# taz.de -- Menschen mit geistiger Behinderung: Was ist schon normal?
       
       > Man muss vermittelt bekommen, behindert zu sein, um selbst zu wissen,
       > dass man es ist. Ein Einblick in eine betreute Wohneinrichtung.
       
 (IMG) Bild: „Furchtbar, immer diese Behinderten!“: Das sagt Maria gern, wenn sie Bus fährt
       
       Der Grad an geistiger Behinderung wird mit IQ-Tests ermittelt. IQ-Tests
       sind schon unter optimalen Bedingungen umstritten, in der Praxis sind sie
       bisweilen grandios grotesk.
       
       Stefan stammt aus der Ulmer Gegend. 44 Jahre lang lebte er mit seinem Vater
       auf dem Dorf, umgeben von Kuhställen und Wiesen. Dann erkrankte sein Vater
       und wurde pflegebedürftig, also kümmert sich jetzt seine Schwester. Die
       Schwester lebt in Berlin, sie wollte ihn in der Nähe haben, so kam Stefan
       zu uns, in die große Stadt: Er, der sich der Tatsache, dass überhaupt mehr
       als 500 Menschen auf dieser Welt leben, wahrscheinlich nur rudimentär
       bewusst war.
━━━━━━━━━━━━━━━━━━━━━━━━━━━━━━
◆ AUFGABENSTELLUNG:
a: Wie viele Jahre lebte Stefan laut dem Textauszug mit seinem Vater auf dem Dorf?
b: Fasse den Absatz im Textauszug, der mit „Stefan stammt aus der Ulmer Gegend“ beginnt, als kurze Stichpunktliste zusammen.
Die Auflistung wird für die Bearbeitung nicht benötigt.

◆ INHALT DES DATENSATZES:
━━━━━━━━━━━━━━━━━━━━━━━━━━━━━━
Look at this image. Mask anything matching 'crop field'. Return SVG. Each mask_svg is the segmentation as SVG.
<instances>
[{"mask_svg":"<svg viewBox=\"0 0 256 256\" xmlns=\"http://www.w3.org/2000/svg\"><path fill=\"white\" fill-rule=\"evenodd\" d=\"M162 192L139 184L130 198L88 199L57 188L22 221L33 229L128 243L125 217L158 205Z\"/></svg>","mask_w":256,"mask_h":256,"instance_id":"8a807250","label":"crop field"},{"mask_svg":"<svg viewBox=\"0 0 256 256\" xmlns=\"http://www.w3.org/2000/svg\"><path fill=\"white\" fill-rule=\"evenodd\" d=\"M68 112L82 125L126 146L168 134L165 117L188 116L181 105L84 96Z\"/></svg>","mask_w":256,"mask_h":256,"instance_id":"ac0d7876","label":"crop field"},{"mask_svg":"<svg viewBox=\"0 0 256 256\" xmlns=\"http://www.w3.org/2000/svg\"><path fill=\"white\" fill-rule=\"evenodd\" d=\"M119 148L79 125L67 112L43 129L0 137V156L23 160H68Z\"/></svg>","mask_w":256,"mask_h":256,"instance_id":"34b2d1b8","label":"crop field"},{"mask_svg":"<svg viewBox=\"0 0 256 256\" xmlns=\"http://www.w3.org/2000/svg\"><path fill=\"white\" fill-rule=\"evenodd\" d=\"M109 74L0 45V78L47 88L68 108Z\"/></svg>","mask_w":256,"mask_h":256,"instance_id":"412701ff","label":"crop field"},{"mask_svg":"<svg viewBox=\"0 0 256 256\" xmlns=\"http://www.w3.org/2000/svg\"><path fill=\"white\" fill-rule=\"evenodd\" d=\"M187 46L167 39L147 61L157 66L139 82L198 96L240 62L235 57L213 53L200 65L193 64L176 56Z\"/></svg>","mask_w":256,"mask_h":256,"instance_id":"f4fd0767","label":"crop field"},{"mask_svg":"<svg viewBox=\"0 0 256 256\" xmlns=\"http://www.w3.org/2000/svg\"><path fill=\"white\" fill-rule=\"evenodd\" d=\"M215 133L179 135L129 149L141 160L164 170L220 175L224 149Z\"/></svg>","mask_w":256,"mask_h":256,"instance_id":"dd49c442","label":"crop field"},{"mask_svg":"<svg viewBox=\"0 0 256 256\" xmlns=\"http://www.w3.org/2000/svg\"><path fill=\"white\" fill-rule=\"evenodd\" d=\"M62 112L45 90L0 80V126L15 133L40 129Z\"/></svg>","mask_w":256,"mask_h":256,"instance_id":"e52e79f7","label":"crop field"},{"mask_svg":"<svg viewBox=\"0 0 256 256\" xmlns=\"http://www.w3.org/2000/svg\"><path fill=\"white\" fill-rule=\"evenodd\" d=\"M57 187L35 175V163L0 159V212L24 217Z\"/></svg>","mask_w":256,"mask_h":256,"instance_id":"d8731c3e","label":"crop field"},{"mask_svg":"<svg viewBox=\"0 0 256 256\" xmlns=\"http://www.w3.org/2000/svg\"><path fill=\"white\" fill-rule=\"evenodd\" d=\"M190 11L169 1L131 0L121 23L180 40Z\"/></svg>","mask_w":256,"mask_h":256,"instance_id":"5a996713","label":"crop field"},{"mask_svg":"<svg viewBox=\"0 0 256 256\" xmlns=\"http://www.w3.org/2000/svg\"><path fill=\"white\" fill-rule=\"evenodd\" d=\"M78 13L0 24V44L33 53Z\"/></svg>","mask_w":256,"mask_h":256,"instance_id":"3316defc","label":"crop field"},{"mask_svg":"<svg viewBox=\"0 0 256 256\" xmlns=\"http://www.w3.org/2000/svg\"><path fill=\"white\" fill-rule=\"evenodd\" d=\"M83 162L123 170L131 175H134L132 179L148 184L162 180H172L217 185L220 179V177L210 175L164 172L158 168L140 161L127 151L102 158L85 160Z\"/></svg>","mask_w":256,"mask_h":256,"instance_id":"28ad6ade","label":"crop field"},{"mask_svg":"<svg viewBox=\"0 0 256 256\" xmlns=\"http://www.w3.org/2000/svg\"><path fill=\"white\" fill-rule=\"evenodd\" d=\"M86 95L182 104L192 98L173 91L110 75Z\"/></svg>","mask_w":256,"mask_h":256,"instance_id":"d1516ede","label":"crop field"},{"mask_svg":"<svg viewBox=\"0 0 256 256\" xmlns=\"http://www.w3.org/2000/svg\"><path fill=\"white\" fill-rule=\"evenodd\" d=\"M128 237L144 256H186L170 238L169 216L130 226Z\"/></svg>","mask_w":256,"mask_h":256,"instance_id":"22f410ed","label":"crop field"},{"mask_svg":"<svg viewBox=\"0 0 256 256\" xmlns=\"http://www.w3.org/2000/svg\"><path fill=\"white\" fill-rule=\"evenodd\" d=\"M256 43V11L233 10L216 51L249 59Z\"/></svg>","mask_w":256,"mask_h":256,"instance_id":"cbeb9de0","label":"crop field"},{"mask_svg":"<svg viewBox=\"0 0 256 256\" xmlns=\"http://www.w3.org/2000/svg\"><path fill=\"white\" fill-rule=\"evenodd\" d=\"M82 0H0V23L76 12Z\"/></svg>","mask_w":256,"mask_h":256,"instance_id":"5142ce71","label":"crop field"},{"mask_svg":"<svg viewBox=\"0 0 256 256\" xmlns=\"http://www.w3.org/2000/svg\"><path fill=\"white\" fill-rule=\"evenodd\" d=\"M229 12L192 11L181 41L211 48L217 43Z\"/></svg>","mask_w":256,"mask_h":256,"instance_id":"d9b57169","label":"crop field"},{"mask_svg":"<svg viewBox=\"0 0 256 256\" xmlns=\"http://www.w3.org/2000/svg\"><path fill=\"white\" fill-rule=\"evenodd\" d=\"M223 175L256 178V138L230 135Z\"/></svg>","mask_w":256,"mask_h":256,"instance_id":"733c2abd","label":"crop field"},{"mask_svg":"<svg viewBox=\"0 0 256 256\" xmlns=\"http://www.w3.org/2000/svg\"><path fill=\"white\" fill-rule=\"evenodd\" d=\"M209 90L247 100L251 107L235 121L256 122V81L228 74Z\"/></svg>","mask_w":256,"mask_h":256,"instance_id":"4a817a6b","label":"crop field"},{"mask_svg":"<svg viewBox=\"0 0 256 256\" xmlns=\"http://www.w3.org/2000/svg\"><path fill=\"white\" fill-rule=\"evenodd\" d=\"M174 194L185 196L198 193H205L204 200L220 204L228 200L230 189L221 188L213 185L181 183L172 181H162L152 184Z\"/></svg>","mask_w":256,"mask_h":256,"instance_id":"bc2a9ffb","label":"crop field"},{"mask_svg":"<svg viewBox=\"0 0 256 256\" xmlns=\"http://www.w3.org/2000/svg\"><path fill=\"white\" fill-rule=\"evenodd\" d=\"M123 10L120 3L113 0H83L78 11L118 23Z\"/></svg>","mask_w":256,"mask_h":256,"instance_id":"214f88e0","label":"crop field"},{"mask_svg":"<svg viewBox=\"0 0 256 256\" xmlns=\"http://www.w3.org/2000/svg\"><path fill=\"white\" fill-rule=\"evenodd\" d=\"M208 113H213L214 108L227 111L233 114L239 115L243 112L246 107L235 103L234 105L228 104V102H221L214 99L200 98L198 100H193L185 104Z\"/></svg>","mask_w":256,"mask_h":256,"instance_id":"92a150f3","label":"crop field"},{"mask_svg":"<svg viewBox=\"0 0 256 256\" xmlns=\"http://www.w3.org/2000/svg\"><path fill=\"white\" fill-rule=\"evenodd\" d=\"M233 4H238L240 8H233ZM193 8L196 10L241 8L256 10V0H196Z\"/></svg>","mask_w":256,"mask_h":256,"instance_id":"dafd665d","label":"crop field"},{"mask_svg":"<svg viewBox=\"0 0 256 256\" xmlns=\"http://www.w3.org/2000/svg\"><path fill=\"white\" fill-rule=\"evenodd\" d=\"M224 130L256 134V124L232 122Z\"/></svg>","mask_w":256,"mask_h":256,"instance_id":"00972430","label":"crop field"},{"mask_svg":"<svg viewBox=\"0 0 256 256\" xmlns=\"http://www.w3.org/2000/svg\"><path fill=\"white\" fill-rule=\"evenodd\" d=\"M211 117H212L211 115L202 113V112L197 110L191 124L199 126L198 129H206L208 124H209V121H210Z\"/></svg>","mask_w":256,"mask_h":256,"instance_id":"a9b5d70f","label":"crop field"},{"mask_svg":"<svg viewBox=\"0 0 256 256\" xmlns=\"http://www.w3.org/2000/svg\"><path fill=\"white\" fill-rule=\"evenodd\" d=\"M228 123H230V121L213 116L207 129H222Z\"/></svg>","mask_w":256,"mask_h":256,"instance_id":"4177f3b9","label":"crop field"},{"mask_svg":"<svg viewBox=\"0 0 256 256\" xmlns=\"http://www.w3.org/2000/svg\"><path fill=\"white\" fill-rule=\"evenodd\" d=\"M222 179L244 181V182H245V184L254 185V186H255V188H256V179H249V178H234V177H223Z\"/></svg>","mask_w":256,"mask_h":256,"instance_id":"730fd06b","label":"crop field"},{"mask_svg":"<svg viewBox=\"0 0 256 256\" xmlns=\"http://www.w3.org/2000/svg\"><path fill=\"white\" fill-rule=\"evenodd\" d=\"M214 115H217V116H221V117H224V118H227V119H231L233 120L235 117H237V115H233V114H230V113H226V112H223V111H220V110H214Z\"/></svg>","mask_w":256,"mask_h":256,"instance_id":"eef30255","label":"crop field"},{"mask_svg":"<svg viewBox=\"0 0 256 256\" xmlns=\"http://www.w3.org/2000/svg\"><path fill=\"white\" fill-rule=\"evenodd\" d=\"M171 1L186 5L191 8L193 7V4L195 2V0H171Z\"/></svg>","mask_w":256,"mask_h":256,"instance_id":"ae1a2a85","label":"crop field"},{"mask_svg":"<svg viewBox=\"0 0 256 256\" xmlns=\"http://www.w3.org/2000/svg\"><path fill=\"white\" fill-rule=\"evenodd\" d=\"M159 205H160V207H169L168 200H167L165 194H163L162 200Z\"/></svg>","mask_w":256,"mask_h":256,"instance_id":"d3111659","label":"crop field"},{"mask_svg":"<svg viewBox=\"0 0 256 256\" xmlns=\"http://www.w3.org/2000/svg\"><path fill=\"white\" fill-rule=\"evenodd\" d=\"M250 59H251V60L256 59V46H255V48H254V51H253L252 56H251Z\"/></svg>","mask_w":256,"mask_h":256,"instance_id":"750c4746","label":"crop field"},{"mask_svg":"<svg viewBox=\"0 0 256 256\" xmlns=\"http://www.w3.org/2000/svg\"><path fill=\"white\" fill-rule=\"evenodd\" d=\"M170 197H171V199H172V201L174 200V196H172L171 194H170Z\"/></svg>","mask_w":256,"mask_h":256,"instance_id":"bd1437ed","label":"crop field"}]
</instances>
━━━━━━━━━━━━━━━━━━━━━━━━━━━━━━
◆ LÖSUNGEN:
a: 44 Jahre lang.

b:
- Stefan stammt aus der Ulmer Gegend.
- Er lebte 44 Jahre mit seinem Vater auf einem Dorf zwischen Kuhställen und Wiesen.
- Der Vater erkrankte und wurde pflegebedürftig, seitdem kümmert sich Stefans Schwester.
- Die Schwester lebt in Berlin und wollte ihn in ihrer Nähe haben, deshalb kam er in die große Stadt.
- Dass überhaupt mehr als 500 Menschen auf der Welt leben, war ihm wahrscheinlich nur ansatzweise bewusst.